**PASSAGE FOR REVIEW**

━━━━━━━━━━━━━━━━━━━━━━━━━━━━━━

This chart also explains why the result should not be overreported as a pure continuous-data normality test. G3 is a bounded grade score from 0 to 20, and the observed maximum is 19. Because grades are repeated integer values, ties are expected. The KS test is detecting both shape departure and the discreteness of the measurement scale.
2. G3 ECDF Versus Fitted Normal CDF

This is the most important conceptual chart in the post. The step-shaped line is the empirical cumulative distribution of actual G3 scores. The smooth curve is the fitted normal cumulative distribution. Where the two lines separate most, the KS D statistic is largest.
For G3, the maximum gap appears around grade 10. The empirical cumulative probability around that point is about 0.154, while the fitted normal CDF is about 0.278. In plain language, the normal model expects more cumulative probability below that score than the observed grade distribution actually has. That vertical distance creates the KS D value.
3. G3 Maximum Distance Chart

The maximum-distance chart marks the exact point where the KS statistic is created. This is helpful because many readers misunderstand the KS test as an average distance test. It is not. It uses the single largest vertical gap between the empirical distribution and the reference distribution.

━━━━━━━━━━━━━━━━━━━━━━━━━━━━━━

**GIVEN DATA**
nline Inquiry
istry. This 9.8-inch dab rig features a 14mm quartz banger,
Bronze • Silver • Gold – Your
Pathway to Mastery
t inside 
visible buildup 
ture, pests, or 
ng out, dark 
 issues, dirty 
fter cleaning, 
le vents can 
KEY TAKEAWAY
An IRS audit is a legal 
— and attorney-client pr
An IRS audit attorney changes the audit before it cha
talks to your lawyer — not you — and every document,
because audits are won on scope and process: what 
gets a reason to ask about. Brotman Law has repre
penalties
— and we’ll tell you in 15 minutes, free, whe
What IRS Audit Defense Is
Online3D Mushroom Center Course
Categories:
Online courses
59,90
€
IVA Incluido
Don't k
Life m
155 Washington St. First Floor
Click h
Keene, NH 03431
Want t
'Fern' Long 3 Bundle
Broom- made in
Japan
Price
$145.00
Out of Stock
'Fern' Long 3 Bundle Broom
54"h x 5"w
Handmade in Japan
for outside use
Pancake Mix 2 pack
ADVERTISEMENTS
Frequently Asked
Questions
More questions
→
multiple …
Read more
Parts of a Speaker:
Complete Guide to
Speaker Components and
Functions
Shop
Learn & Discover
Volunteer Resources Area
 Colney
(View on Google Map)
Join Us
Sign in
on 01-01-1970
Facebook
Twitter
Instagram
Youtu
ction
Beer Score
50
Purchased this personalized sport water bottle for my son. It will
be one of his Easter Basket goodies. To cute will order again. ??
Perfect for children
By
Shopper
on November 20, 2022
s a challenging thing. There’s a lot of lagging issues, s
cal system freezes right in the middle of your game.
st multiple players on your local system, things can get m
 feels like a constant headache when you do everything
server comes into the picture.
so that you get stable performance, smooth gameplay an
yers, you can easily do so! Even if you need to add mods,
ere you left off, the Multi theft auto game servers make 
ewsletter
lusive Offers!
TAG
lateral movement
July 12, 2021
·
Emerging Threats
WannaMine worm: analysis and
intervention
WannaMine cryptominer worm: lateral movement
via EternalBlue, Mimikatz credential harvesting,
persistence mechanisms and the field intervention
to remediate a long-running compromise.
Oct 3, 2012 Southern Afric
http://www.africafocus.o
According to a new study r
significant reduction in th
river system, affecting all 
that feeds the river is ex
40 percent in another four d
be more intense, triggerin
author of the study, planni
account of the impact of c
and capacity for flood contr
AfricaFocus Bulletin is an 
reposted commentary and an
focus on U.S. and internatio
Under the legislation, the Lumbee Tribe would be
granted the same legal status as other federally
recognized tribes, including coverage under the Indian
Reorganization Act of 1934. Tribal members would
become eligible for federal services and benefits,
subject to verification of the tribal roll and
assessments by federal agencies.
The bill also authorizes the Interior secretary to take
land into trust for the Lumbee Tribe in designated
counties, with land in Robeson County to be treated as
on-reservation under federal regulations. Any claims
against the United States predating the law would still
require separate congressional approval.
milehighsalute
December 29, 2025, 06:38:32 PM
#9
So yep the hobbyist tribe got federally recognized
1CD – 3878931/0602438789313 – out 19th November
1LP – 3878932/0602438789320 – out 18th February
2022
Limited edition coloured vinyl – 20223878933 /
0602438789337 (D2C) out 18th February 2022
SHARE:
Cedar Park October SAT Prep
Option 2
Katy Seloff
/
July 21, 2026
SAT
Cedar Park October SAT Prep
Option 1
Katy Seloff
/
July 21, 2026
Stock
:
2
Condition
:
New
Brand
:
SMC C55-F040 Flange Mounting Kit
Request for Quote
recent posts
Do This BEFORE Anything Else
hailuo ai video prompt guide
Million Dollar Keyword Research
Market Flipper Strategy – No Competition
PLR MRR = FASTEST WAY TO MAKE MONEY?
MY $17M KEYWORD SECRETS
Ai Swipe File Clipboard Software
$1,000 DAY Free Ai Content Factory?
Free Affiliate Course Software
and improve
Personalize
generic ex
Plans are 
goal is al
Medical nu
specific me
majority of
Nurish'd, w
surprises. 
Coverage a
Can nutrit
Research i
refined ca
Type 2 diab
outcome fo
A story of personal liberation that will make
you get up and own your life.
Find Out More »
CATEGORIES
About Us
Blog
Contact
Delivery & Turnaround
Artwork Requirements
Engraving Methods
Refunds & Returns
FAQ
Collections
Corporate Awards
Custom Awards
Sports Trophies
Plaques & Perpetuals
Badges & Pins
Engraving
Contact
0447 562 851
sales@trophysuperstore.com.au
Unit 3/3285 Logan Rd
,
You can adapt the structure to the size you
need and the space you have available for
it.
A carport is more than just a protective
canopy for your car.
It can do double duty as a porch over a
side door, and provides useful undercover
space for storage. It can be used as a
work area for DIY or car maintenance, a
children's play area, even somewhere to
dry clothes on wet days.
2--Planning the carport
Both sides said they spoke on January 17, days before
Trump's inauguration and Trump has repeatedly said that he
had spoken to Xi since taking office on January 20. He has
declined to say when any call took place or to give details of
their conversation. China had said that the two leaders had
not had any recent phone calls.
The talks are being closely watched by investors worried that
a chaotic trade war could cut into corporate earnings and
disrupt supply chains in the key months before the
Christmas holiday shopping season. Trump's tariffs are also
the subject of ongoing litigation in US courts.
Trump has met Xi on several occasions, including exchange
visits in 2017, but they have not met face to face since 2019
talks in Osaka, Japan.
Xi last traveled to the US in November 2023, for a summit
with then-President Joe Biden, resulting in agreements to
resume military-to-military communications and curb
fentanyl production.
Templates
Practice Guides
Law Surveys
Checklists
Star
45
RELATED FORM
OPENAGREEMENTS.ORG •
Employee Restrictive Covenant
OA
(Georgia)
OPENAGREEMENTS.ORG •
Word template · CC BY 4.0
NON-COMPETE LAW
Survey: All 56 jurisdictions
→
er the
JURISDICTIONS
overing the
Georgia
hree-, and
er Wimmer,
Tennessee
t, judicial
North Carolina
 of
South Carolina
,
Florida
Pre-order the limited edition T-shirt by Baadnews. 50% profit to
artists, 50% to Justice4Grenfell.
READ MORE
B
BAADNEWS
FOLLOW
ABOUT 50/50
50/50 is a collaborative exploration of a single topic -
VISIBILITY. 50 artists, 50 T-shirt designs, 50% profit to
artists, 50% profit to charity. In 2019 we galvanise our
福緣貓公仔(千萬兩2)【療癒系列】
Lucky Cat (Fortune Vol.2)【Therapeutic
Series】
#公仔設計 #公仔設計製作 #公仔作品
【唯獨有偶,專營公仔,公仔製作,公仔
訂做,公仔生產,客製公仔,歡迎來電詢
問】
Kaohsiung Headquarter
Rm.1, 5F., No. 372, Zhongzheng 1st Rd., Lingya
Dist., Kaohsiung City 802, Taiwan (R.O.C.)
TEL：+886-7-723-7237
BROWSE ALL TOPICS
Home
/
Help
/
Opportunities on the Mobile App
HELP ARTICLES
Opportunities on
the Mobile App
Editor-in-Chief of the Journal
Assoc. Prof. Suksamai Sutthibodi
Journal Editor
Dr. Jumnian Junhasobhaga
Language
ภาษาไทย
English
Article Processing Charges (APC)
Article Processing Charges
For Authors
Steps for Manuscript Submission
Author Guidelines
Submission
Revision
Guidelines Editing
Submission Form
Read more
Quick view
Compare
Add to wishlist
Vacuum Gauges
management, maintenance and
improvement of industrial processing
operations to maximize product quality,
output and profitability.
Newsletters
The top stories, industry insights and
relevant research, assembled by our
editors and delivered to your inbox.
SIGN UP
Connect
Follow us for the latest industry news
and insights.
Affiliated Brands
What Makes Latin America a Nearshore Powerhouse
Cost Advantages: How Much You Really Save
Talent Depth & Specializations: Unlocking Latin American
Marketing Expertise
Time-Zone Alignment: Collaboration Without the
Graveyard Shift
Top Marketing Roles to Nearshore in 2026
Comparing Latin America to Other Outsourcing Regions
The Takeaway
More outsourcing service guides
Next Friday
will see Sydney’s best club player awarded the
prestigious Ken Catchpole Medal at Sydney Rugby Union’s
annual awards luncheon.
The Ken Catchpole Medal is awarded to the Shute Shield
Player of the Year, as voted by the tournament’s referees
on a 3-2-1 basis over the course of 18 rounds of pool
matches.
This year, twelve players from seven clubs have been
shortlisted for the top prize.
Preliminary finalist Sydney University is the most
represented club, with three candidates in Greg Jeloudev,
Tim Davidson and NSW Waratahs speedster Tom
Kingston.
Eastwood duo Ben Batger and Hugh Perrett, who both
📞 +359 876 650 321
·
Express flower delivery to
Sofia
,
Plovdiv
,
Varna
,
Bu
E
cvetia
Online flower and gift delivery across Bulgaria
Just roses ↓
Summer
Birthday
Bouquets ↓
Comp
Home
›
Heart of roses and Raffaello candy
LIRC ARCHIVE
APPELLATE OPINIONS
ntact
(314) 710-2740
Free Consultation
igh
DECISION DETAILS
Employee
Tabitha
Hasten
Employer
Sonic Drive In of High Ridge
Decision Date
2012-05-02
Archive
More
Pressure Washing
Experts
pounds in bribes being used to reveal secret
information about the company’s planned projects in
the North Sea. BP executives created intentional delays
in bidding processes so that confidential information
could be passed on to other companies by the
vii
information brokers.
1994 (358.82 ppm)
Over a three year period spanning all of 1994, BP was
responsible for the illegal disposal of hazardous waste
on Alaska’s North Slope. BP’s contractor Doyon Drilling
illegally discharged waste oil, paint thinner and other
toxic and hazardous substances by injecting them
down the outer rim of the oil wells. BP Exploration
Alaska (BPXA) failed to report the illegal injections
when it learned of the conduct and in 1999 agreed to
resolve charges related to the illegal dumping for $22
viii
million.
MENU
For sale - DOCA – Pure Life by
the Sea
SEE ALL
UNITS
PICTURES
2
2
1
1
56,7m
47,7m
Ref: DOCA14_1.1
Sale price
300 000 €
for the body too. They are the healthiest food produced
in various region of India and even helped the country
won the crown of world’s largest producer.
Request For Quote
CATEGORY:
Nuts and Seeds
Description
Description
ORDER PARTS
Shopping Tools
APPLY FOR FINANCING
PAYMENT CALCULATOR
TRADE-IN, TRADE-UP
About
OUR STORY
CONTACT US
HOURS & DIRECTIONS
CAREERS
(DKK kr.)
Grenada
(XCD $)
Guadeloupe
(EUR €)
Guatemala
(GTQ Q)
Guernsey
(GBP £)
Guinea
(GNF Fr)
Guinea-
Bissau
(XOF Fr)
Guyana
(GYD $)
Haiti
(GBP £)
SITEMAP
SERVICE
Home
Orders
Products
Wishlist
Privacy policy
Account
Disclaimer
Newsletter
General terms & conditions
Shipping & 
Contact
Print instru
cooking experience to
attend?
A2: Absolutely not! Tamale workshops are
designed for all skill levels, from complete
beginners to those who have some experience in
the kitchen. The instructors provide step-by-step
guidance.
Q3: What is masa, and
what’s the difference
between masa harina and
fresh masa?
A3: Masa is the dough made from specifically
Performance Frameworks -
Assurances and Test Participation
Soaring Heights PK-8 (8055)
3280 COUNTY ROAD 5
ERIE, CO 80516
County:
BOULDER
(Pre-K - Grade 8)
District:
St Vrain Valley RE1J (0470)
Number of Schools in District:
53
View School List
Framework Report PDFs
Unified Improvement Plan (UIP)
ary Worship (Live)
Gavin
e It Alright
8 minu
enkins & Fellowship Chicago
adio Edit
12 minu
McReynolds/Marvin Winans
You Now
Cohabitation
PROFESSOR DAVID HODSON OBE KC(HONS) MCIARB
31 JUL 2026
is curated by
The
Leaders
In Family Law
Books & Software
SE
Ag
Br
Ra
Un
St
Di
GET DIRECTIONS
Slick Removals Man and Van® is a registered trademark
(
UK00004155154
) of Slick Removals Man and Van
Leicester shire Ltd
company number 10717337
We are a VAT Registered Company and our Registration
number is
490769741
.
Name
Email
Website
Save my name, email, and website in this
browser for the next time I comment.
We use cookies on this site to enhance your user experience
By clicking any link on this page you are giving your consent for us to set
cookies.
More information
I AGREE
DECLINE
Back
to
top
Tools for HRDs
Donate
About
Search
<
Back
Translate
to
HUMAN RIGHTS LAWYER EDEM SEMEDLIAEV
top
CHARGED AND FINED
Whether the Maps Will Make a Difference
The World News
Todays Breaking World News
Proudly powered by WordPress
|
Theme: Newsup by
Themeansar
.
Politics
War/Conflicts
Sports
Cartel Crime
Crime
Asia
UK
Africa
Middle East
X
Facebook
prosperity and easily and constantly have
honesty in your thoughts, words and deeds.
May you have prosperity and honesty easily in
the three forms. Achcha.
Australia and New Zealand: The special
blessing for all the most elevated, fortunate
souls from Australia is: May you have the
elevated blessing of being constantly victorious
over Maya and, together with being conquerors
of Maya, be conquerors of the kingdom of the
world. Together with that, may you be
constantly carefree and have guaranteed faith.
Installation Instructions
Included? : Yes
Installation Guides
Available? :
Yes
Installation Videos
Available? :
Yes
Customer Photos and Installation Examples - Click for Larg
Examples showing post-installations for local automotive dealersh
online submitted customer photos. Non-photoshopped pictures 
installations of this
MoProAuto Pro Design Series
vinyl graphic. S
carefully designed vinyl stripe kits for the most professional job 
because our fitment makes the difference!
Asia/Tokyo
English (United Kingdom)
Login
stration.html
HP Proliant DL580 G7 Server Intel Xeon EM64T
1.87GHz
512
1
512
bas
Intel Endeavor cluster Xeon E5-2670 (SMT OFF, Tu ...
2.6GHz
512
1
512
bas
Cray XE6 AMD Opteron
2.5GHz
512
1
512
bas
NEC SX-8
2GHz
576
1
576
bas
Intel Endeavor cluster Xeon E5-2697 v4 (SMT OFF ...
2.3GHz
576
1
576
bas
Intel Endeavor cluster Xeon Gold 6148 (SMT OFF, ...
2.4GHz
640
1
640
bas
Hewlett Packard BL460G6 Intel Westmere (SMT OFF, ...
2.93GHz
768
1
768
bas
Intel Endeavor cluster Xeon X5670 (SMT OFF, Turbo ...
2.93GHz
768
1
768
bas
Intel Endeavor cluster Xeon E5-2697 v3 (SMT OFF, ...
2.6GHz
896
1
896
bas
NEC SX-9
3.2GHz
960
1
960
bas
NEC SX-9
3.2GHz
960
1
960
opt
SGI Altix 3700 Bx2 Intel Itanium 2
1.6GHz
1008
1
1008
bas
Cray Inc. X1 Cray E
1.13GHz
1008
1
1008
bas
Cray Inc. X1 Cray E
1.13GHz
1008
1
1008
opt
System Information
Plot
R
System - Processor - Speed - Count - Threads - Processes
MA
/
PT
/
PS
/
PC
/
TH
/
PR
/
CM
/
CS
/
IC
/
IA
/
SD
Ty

━━━━━━━━━━━━━━━━━━━━━━━━━━━━━━

**DIRECTIONS**
Write the next part of the post on testing G3 grade scores with the KS test, starting after its final sentence.

**EXERCISE ANSWER**
In this example, the D statistic is about 0.124. That means the biggest gap between the observed G3 ECDF and fitted normal CDF is about 12.4 percentage points. This is large enough, with 649 cases, to reject the fitted normal reference.
4. G3 ECDF-Normal Gap Contributions by Grade Value

This chart shows how much each sorted grade value contributes to the difference between the observed ECDF and the fitted normal CDF. Instead of looking only at the final D statistic, the chart shows where the distribution mismatch builds up.
The peak around grade 10 confirms that the largest mismatch is not at the extreme maximum or minimum grade. It is in the central-lower part of the distribution, where the observed cumulative distribution and fitted normal distribution disagree most strongly.
5. G3 Q-Q Plot

The Q-Q plot supports the KS result. If G3 were normally distributed, the points would follow the diagonal reference line more closely. Instead, the bounded integer grade scale and low-grade tail create visible departures, especially at the lower end.
This chart is important because KS testing and Q-Q plotting answer the same broad question from different angles. The KS test gives a formal D statistic. The Q-Q plot shows whether the observed quantiles align with normal quantiles. Together they make the normality conclusion stronger and easier to explain.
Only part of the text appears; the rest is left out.